The Bulls struggles with three-point volume are well documented at this point, but adding more threes for the sake of adding more threes will only take them so far. They need to re-orient the floor, generate more driving avenues and extend advantage situations to get them out of the mud.
The hope is that they can create more high-quality three-point opportunities by virtue of ball movement and coming hard off of screens to keep the advantage alive, rather than moving the ball around the shell and hoisting a three just to bump up the volume.
That’s where there needs to be buy in.
The Bulls have three elite scorers, but fall victim to the fact that they are so talented at creating their own shot. Whereas a lot of teams will run actions to get their best scorers the ball in their spots, the Bulls, at times, defaulted to DeMar DeRozan or Zach LaVine isolations or pick-and-roll without setting the stage with an off ball action to get the defense tilted.
Vucevic has been on the record many times about his role within the offense changing more than others, but that’s not a complaint.

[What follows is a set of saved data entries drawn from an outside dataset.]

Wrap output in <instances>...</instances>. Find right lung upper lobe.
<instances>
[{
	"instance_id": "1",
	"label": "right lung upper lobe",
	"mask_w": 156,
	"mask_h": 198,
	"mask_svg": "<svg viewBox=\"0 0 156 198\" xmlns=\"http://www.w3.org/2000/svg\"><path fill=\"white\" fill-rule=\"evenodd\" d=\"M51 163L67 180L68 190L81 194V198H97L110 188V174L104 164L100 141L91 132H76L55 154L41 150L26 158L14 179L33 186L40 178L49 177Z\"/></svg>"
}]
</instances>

He knows that when big threes come together, one of them typically has to sacrifice more touches than the other two. And in situations with a big man, he can often be the one who must adapt the most — think Kevin Love with the Cavaliers or Chris Bosh with the Heat.
That’s not a coincidence. Most bigs are dependent on guards to deliver them the ball and with the way that the NBA has evolved to emphasize spacing and driving lanes, post touches aren’t going to solve the Bulls problems.
“With three big scorers, it’s natural that one of the three is going to have less shots,” he said. “I have no problem with it, it’s just about finding ways to be efficient and play my game within that.”
That takes us back to movement and motion based actions that can orbit around Vucevic.
With Coby White, Ayo Dosunmu and Patrick Williams continuing to grow, the Bulls have the personnel to run different actions depending on who is on the court. It’s possible they run more floppy and post splits with White and LaVine, or flow into secondary pick-and-rolls closer to the basket to keep DeRozan on the move and mitigate the way defenses may sag off of him if he’s just spacing the floor.
The Bulls have a lot of tinkering to do, but they’ve got the talent to improve their offense. They even showed glimpses of a more cohesive product on that end after the All-Star Break when they were smack in the middle of the pack at 15th. That may not seem overly impressive, but if the Bulls can play offense at that level on top of their top-five ranked defense, they will be formidable at worst.
Vucevic didn’t mean to over-dramatize his comments about this being the last chance for this core. Even though he exudes confidence in the group, with the way the NBA works, he knows what’s at stake.
“It’s just common sense thinking that way,” said Vucevic, clarifying his remarks that this could be the core’s last chance to figure things out. “It’s our third year right now, it’s our chance to do something, make something happen. But I think this team will do better this year and find a way to play better and be a better team. I was just saying, if it doesn’t that could be the reality of it.”